*Exercise*.
Recreate the listing that follows line for line, without pictures.

*Provided data*.
>>>

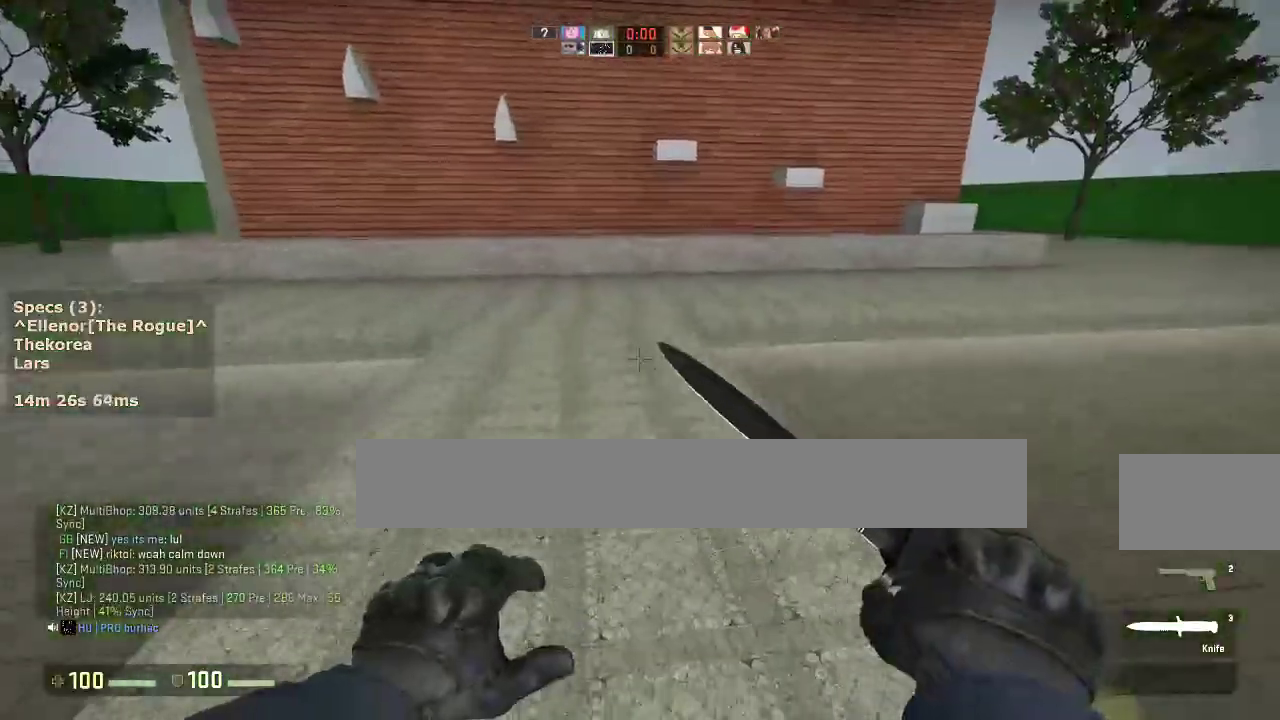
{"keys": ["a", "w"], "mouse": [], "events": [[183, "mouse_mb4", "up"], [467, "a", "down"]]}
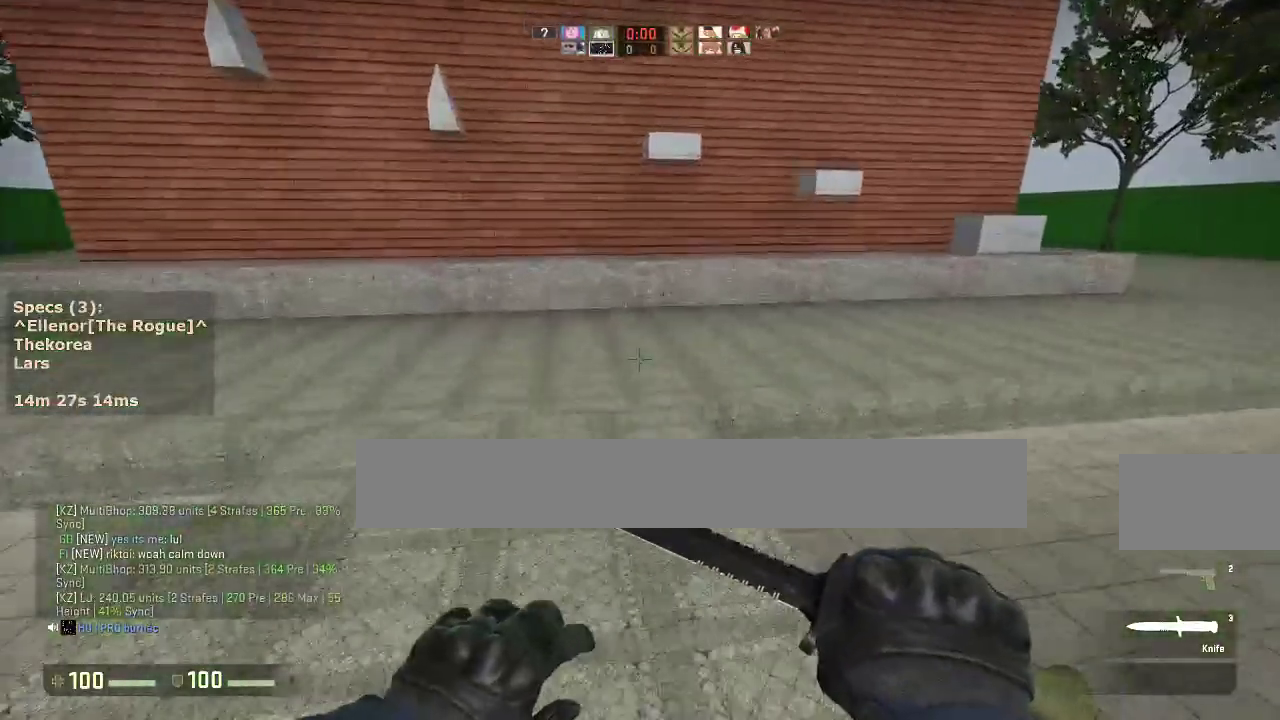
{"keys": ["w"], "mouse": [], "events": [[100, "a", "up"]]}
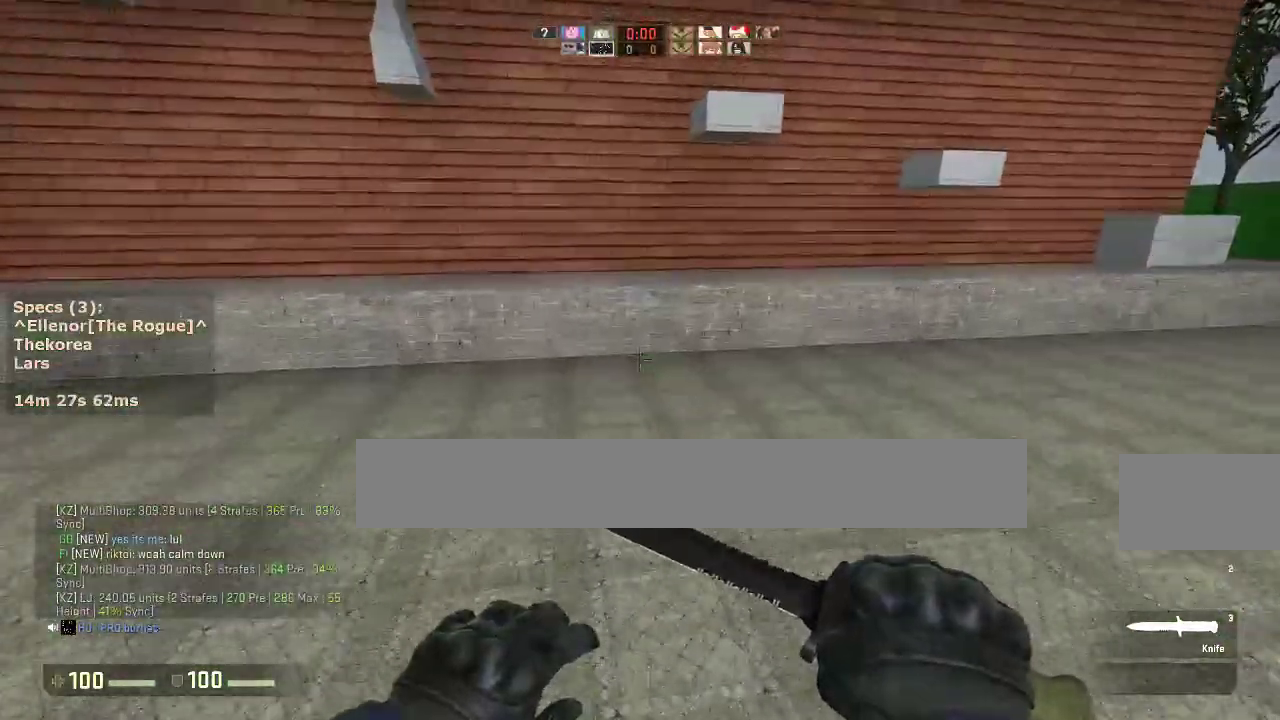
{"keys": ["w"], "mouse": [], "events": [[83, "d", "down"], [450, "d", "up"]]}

<<<

*Solution*.
{"keys": ["a", "w"], "mouse": [], "events": [[183, "mouse_mb4", "up"], [467, "a", "down"]]}
{"keys": ["w"], "mouse": [], "events": [[100, "a", "up"]]}
{"keys": ["w"], "mouse": [], "events": [[83, "d", "down"], [450, "d", "up"]]}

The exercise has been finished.